Os incêndios florestais que anualmente atingem a Chapada Diamantina são ameaça para conservação das bacias hidrográficas da região, principalmente a do Paraguaçu, que abastece 60% da água consumida na capital baiana.
Alimentado por um El Niño recorde, o fogo que começou em 2015 avançou e só foi extinto no fim de janeiro deste ano. Para salvar as nascentes, pesquisadores e ambientalistas realizam um trabalho inédito de restauração de matas. Tentam semear água no sertão. O geógrafo Rogério Mucugê Miranda, coordenador de projetos da Conservação Internacional (CI-Brasil), explica que o maior problema é a intensificação do fogo. Apagá-lo muitas vezes é impossível. Ele chega aonde o homem não alcança, fendas e escarpas íngremes inacessíveis a bombeiros e voluntários, como os da Brigada Bicho do Mato, que participa de ações de combate de focos e replantio.
“O fogo sempre fez parte da vida na Chapada Diamantina. É importante para algumas espécies do Cerrado. O problema é que a intensificação e prolongamento do período seco tornam o fogo incontrolável. Ele destrói a vegetação que protege as nascentes. E, com isso, elas secam”, explica Mucugê, que tem a Chapada até no nome, pois é xará do município no coração do Parque Nacional. Mucugê coordena o projeto da CI Semeando Águas no Paraguaçu, que já recuperou cerca de 70 hectares de matas protetoras de nascentes, outros nove hectares se perderam nos últimos incêndios. “As nascentes das áreas queimadas ficam desprotegidas, sem condições de manter umidade, e sob risco de compactação do solo e assoreamento. Isso afeta o volume e a qualidade da água”, afirma.
Parte da área queimada na Chapada ainda não se recuperou, inclusive uma junto ao Rio Mucugezinho, em Lençóis, famosa por suas muitas quedas d’água e piscinas naturais douradas. Há numerosas causas de incêndio na Chapada, mas a maioria é causada pelo homem, seja pela prática de queimadas, para limpar pasto e plantações; ou acidentais, como uso indevido de fogareiros. Algumas são criminosas. O biólogo Dary Rigueira, também do Semeando Águas no Paraguaçu, observa que os períodos de chuva têm se tornado curtos e intensos, com precipitação forte concentrada em poucas semanas. Já os períodos secos e quentes estão mais amplos e severos.
O pesquisador destaca ainda o agravamento da destruição da já ameaçada Mata Atlântica. A vegetação deste bioma tem dado lugar a espécies do Cerrado e da Caatinga, mais adaptadas ao clima quente e seco.
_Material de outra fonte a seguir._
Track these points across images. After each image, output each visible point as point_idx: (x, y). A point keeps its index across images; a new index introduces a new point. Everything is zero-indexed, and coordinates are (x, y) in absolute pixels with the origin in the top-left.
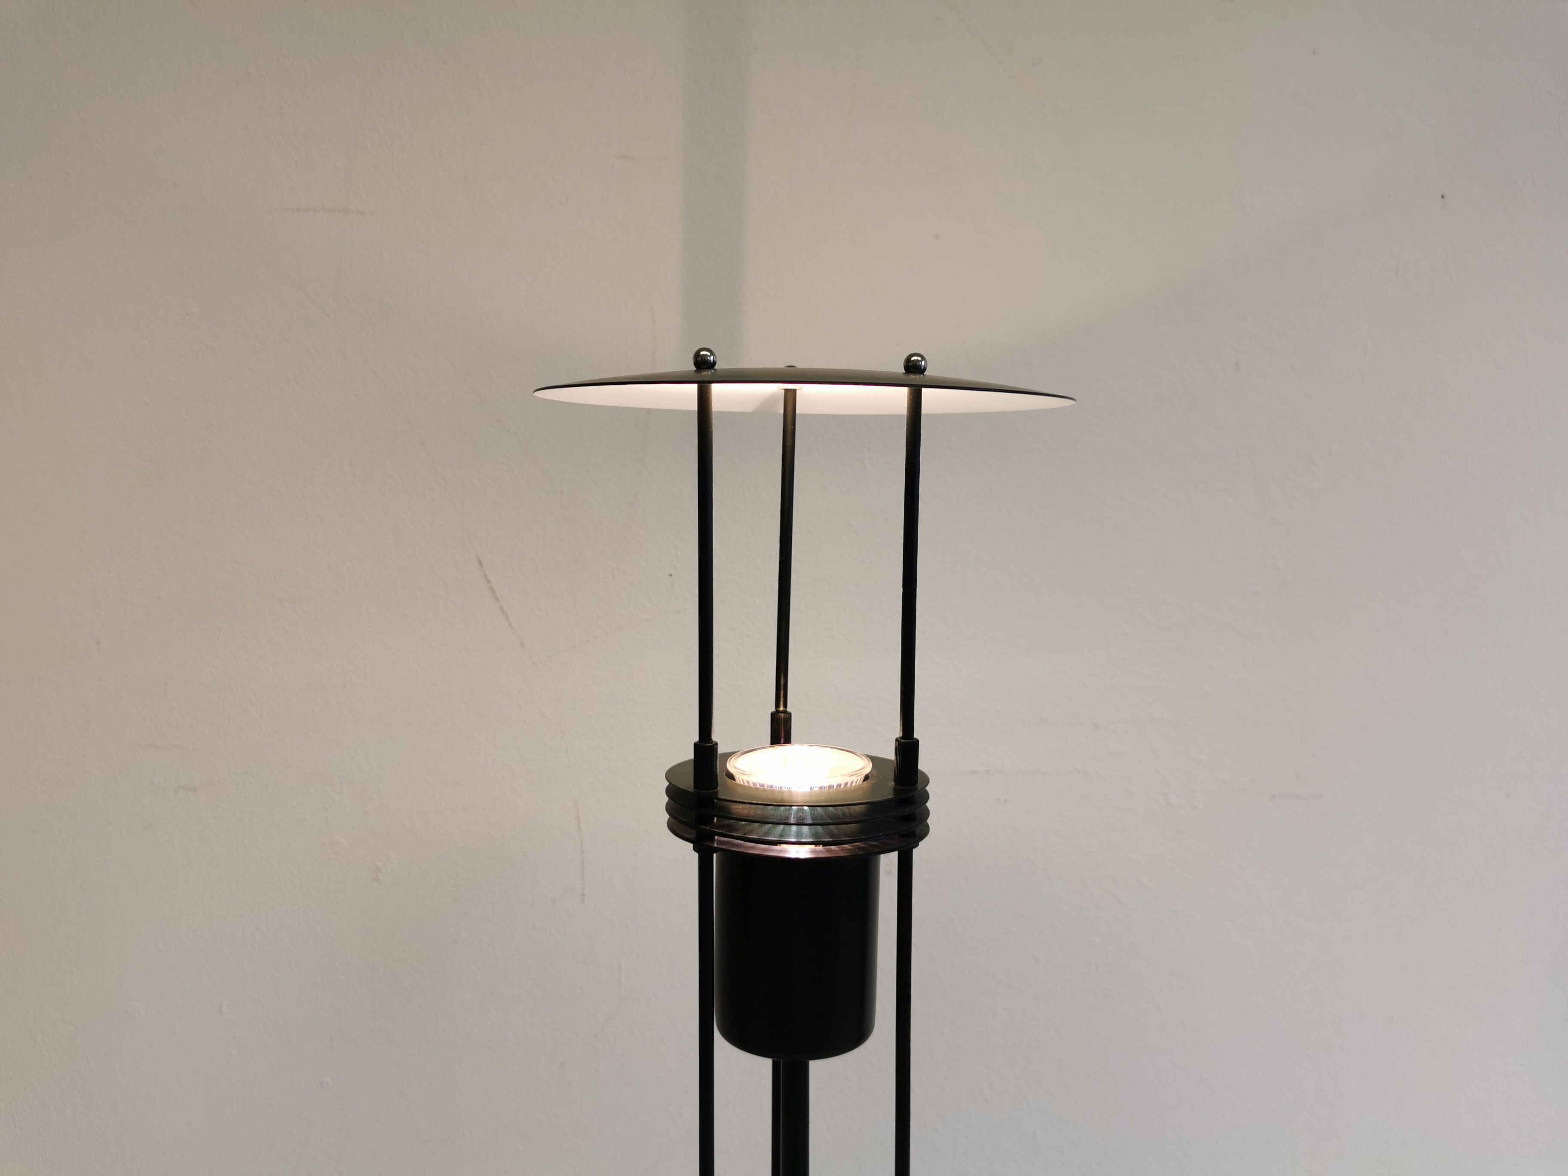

Esse tipo de alteração tem impacto direto nas nascentes. Estas são protegidas pelas matas de galeria, compostas por vegetação preponderantemente de Mata Atlântica, que retém a umidade e possibilita que o fluxo d’água seja mantido e transforme nascentes em córregos e estes em rios.
Revitaliza o Paraguaçu
Nenhuma das nascentes diamantinas preocupa tanto quanto a do Paraguaçu. O rio que deságua na Baía de Todos os Santos com dimensões que lhe renderam o nome de mar grande, tradução de Paraguaçu em tupi, nasce a 614 quilômetros de distância dali. Em seu berço na localidade de Farinha Mole, no município diamantino de Barra da Estiva, ele nada mais é do que uma poça escondida em meio ao que já foi um pasto. É cercada pela floresta atlântica, dentro de uma propriedade particular. Os galhos das árvores que protegem o Paraguaçu se entrelaçam com as das espécies de Cerrado e Caatinga que cobrem quase todo o planalto.
“Ele nasce assim, uma pocinha. Mas leva pelo caminho toda a água da imensidão de nascentes diamantinas. É frágil demais e a maioria das pessoas nem imagina”, destaca Mucugê. O fogo destrói em minutos o que a natureza leva décadas para regenerar. Com a ajuda humana, como o trabalho dos sementeiros e plantadores de mudas que trabalham na recuperação das matas protetoras de nascentes, o prazo pode ser abreviado, mas não muito. A esperança é que o trabalho não seja em vão e possa ser mantido durante o tempo necessário para a revitalização dessas nascentes. Com informações de O Globo.